The Shah of Iran must be thinking of taking a vacation from Tehran. HIs White Revolution has failed. The students and mullahs are calling for his blood and his SS, SAVAK, are overwhelmed by the popular rising. What is the Shah to do with the decline of the white people in America.
The Oil Crisis of 1973 thanks to Israel hiked the oil prices to render families more and more expensive; no more twenty cent gallons of gas, races across the states at 110 mph, the end of American decadence, but not really. People are driving just as much as before. They live in the suburbs. No one walks there. There’s nowhere to go and they drive cars there
LATER
Alice is worried about her destiny. She wants to be an actress. She is very talented, but New York is not a city in which actors can become famous. She needs to move to LA. I don’t need to move to LA. I have bought into Mad Magazine’s Alfred E Newman’s quote, “What me worry?”
I’m broke, but have Alice, an apartment, and write shitty poetry and get free drinks at CBGBs, play pinball in Times Square, and basketball at West 4th Street. Not a success at any, but a damned good failure. I really don’t understand how to proceed to success while content with not so much failure. I am very good at pinball, play outstanding defense at the Cage, and drink for free at CBGBs.
My Aunt Mary had a boyfriend. Peter Willin. He was a communist, smoke cigarettes, and was invited to our holiday dinners. After his departure from out home in the suburbs, my mother always said, “You don’t want to end up like him.”
He loved my Aunt Mary, but I feel cursed my my mother’s words to be broke all my life, rotting teeth, rundown heels, and shiny trousers. I’m only 26 and just the other day, Alice said, “Great things are coming to us both. Somehow I see myself on a golf course, hitting the ball straight to the green, and sinking a hole-in-one. Perfect. Somehow I shall seize destiny.
One does not pursue fame, fame pursue one,” I told Ralphie from Come On. He’s from Deutschland and driven like Alice to be famous, but who wants fame like Peter Frampton, Cheryll Tiegs or John Travolta. I know no one famous. Only those that want to be.
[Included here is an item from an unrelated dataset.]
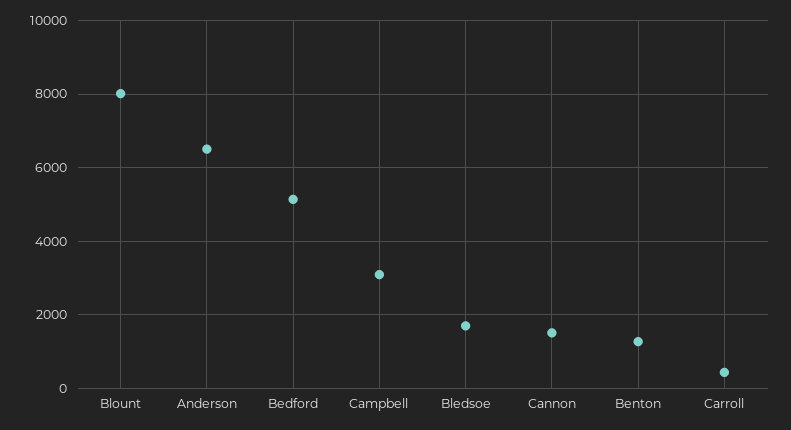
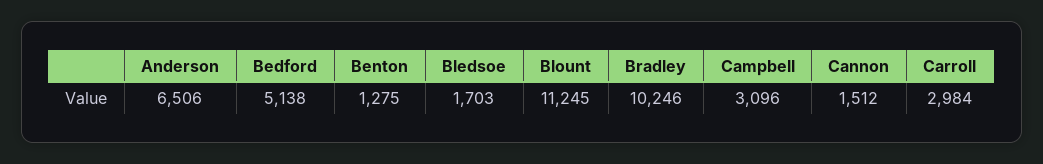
Blount: 8000 -> 11245
Carroll: 400 -> 2984
Bradley: none -> 10246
In a hundred years no one will remember them or me just as no one now remembers the toilet paper they used in the morning.
So you want to be famous
So you want to be known
Signing autographs
Posing for photos
Awaiting the flash.
The president knows who you are
So does the Pope
You know other famous people
By their first name
They kiss you on the cheeks
Twice.
Everyone know who you are
A VIP
No longer a regular person
Someone famous
Famous to the famous
Forever famous until you are forgotten
But always famous now.
This poem sucks. Why do I write such crap.
An abhorence of words. I wish my stutter prevented my fingers from writing and typing…I am no longer devoted to writing, but life. To experience life, the good, the bad, and the in-betweens. The pleasure of cumming on a young woman’s leg, watching the semen melt on the warmth of her flesh, handing her a towel to wipe away my DNA semen, her not caring if the towel is clean, its use is all she needs from me.